Uno come Sergio Marchionne, per dire, non vuole molto chiasso intorno alla sua casa vicino Losanna. Mentre James Mason («Lolita» di Kubrick è uno dei suoi film più famosi), quando era ancora in vita, andava tranquillamente a far la spesa in paese, vicino Vevey. Per non parlare del grande Charlie Chaplin, che aveva investito soldi e energie per promuovere il cinema nella «sua» Vevey, che lo aveva accolto durante l’esilio dall’America maccartista.

Però il governo investe in festival musicali, mostre coraggiose e nelle opere di grandi architetti. Prendiamo la bella e antica Lucerna: accanto alla storica torre medievale che sovrasta il fiume Reuss, svetta l’avveniristico Centro Congressi di Jean Nouvel. Il complesso Museo dei Trasporti è una delle maggiori attrattive europee, mentre l’architetto spagnolo Santiago Calatrava è riuscito a dare un’impronta moderna alla stazione ferroviaria.

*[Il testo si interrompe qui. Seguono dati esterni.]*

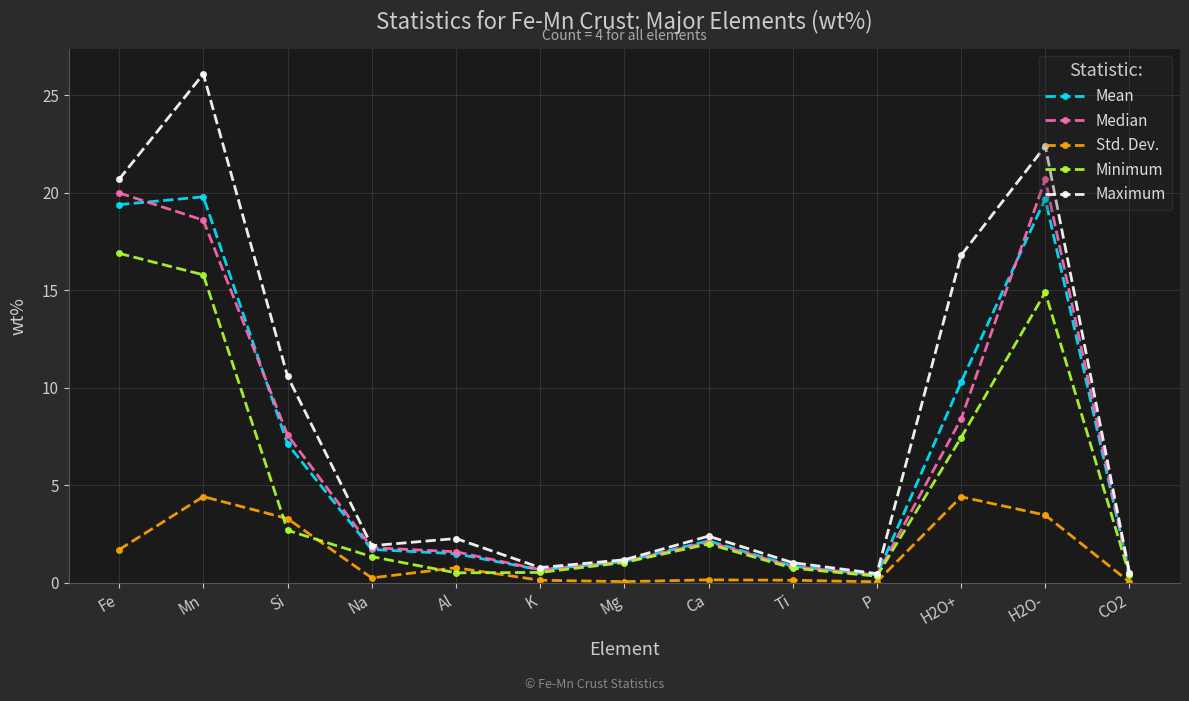

True or false: Median has a value of 0.8 at Ti.

True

Solo a Basilea hanno lavorato architetti come Renzo Piano (ricordiamo l’edificio della Fondation Beyeler a Riehen), Mario Botta (con il Museo Tinguely), Zaha Hadid, Richard Meier, Alvaro Siza, Herzog & de Meuron. Certo, pesa l’influenza di Art Basel, la storica fiera artistica, ma dietro questa spinta alla bellezza rivoluzionaria c’è qualcos’altro. Lo si sente passeggiando per Vevey o Montreux, chiacchierando con la gente. La sensibilità elvetica sta crescendo, ci si allontana dallo stereotipo del «guardiano del tesoro», quel rigore protettivo finanziario che ha fatto la fortuna della Confederazione ma che oggi accusa colpi e critiche, anche a causa della crisi economico-finanziaria mondiale. Rigore che si va stemperando così in una spinta alla crescita culturale, all’evoluzione sociale.

Cambiano gli itinerari: non più solo le grandi stazioni sciistiche che hanno fatto la storia, come Zermatt ma vacanze gastronomiche (per esempio, le rinomate «confiserie» delle città costiere offrono ottimi brunch e inediti prodotti da forno); non più solo chalet in legno ma eleganti appartamenti vista lago. Cambia l’identità delle città e con essa arrivano nuovi stimoli. Nella vivacissima Zurigo non si va più soltanto per cercare i tipici coltellini ma anche per lasciarsi sorprendere dal grande zoo cittadino. Alla magia dei famosi treni panoramici, come il Bernina Express (meglio conosciuto come Trenino Rosso), si affianca la tendenza dei battelli che percorrono i grandi laghi.

La lunga e variopinta storia di immigrazione ha fuso usanze e tendenze ed ecco che il cioccolato si abbina al marzapane, la salsiccia accompagna la pasta al sugo. E oltre ai rinomati sentieri che si snodano a ragnatela all’interno della regione, una forte tentazione è quella di montare in bicicletta e puntare dritti al lago di Costanza, circondato da una efficiente e suggestiva pista ciclabile. Forse l’inestinguibile tradizione si ritrova nascosta nelle vallate che scavano il massiccio del Giura, dove una semplice escursione in giornata restituisce una suggestiva fotografia del passato: case piccole e adatte a chi lavora, edifici ben saldi e senza fronzoli, pochi cortili e tappezzerie austere. L’anima dello svizzero lavoratore, poco humour e tanta lena.